Before L. HAND, SWAN, and AUGUSTUS N. HAND, Circuit Judges.
The trustee in bankruptcy moved before the referee to compel the City of New York to pay over the proceeds of a sale of the bankrupt's property; the referee granted the petition, but the district judge reversed his order. The facts were as follows. On May 19, 1938, the bankrupt agreed with the City to an assessment of $1171 for sales taxes for which it had theretofore become liable and which it was to pay off in installments. By December 6, 1938, the bankrupt had reduced this to $956, but as it then stopped payments, the City Treasurer, proceeding under subdivision b of § N41-11.0, Chapter 41, of the "Administrative Code" of the City (quoted in the margin*fn* ), issued a warrant to an "officer * * * of the department of finance" who docketed it in the office of the Clerk of Kings County, which imposed a lien upon all the property of the bankrupt. On May 16, 1939, the City Treasurer directed the officer to whom he had issued the warrant, to seize the property and he did so. It has been sold in execution of this warrant by order of the bankruptcy court after adjudication, and the proceeds await the determination in this proceeding of the validity of the lien acquired. The bankrupt was insolvent both on December 6, 1938, and May 16, 1939, and so the City's officials knew on both dates. An involuntary petition was filed on June 7, 1939, which was followed by an adjudication on the 17th. The trustee argues that the lien had necessarily disappeared because the bankrupt's shifting stock of merchandise on December 6, 1938, must have completely changed before May 16, 1939; and that if the origianl levy attached at all, it was only as new goods were substituted. Further, that as to all goods acquired within four months of petition filed, § 60, sub. b, 11 U.S.C.A. § 96, sub. b, invalidated the lien if it did attach, because it arose after the City had learned of the bankrupt's insolvency. We agree with this reasoning, and consequently the result must depend upon § 67, sub. b, 11 U.S.C.A. § 107, sub. b.

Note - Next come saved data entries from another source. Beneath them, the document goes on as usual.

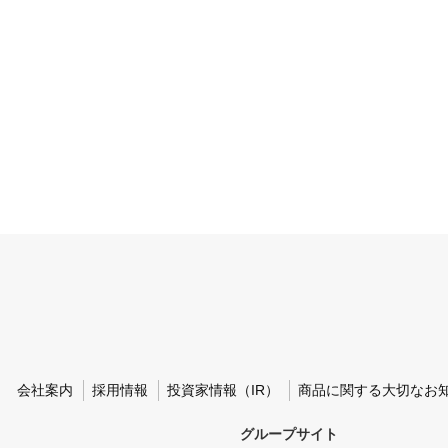
会社案内
採用情報
投資家情報（IR）
商品に関する大切なお
グループサイト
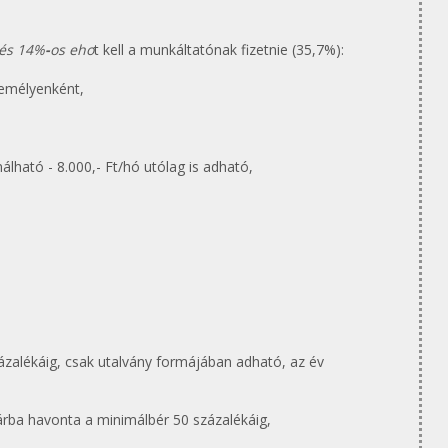
 és 14%
-
os eho
t kell a munkáltatónak fizetnie (35,7%):
zemélyenként,
álható - 8.000,- Ft/hó utólag is adható,
ázalékáig, csak utalvány formájában adható, az év
árba havonta a minimálbér 50 százalékáig,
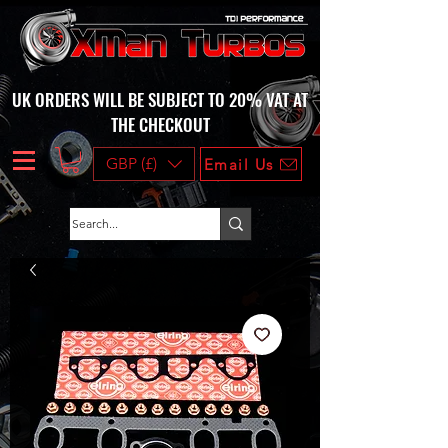
UK ORDERS WILL BE SUBJECT TO 20% VAT AT
THE CHECKOUT
GBP (£)
Email Us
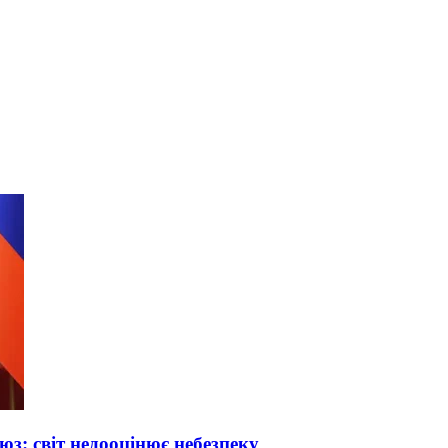
з: світ недооцінює небезпеку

This was a "statutory lien" within that section, and not a "lien * * * obtained by * * * legal * * * proceedings," § 67, sub. a. Henderson v. Mayer, 225 U.S. 631, 32 S. Ct. 699, 56 L. Ed. 1233; Irby v. Corey, 5 Cir., 95 F.2d 963. It is not necessary to decide whether the lien of an execution issued on a judgment is also a "statutory lien," whenever a statute has been passed to regulate its incidence and effect. The only possible question is as to the use of the word, "may," instead of "shall." While that word can be mandatory (Rock Island County Supervisors v. United States, 4 Wall. 435, 446, 18 L. Ed. 419; United States v. Thoman, 156 U.S. 353, 359, 15 S. Ct. 378, 39 L. Ed. 450), if this were a situation appropriate to the exercise of any discretion, we should construe it in its usual, i.e. in its permissive, sense. We have however been unable to see any proper scope for discretion in these circumstances. Congress cannot of course have meant that the court should decide in each case whether the result of invalidating the lien would be too harsh, thus conferring a dispensing power to be exercised in misericordiam. The most reasonable interpretation seems to us to be that the preference shall depend upon whether the local law "may" create a lien. There was some reason for such a concession; the amendment to § 64, 11 U.S.C.A. § 104, had cut down very considerably the priority given to taxes, and had eliminated altogether any priority for state debts. Perhaps Congress thought § 67, sub. b, in some measure a quid pro quo for what had been taken away.